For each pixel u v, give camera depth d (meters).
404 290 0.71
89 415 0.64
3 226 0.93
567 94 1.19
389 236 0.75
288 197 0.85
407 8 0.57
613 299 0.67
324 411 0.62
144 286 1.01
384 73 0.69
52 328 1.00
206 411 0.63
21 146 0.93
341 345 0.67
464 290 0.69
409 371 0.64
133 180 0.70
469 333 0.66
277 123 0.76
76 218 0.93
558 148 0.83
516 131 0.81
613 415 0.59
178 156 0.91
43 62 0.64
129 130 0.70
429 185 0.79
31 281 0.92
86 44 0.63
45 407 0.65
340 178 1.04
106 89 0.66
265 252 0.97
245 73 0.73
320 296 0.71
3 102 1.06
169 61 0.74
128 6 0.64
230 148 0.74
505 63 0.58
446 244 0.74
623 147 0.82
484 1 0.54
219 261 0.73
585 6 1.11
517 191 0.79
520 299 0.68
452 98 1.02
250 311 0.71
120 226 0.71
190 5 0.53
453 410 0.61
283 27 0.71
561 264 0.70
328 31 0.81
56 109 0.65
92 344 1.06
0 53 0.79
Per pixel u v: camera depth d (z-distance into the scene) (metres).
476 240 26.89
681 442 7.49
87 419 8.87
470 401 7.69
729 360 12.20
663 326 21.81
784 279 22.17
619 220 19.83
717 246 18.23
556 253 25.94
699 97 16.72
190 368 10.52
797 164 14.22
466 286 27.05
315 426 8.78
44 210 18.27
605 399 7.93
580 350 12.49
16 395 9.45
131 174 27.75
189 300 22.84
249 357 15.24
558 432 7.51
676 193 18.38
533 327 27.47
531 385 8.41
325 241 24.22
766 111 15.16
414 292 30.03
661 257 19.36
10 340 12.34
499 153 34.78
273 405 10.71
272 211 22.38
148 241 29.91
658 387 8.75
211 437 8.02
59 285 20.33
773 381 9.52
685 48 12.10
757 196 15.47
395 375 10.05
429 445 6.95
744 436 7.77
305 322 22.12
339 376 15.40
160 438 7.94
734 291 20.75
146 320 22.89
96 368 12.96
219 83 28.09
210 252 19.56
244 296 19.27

> _Problem description_:
Where the line with "320 296 0.71" ends, your copy should end too; please return exactly the lines from the first line of the data through it.

> _Result for this exercise_:
For each pixel u v, give camera depth d (meters).
404 290 0.71
89 415 0.64
3 226 0.93
567 94 1.19
389 236 0.75
288 197 0.85
407 8 0.57
613 299 0.67
324 411 0.62
144 286 1.01
384 73 0.69
52 328 1.00
206 411 0.63
21 146 0.93
341 345 0.67
464 290 0.69
409 371 0.64
133 180 0.70
469 333 0.66
277 123 0.76
76 218 0.93
558 148 0.83
516 131 0.81
613 415 0.59
178 156 0.91
43 62 0.64
129 130 0.70
429 185 0.79
31 281 0.92
86 44 0.63
45 407 0.65
340 178 1.04
106 89 0.66
265 252 0.97
245 73 0.73
320 296 0.71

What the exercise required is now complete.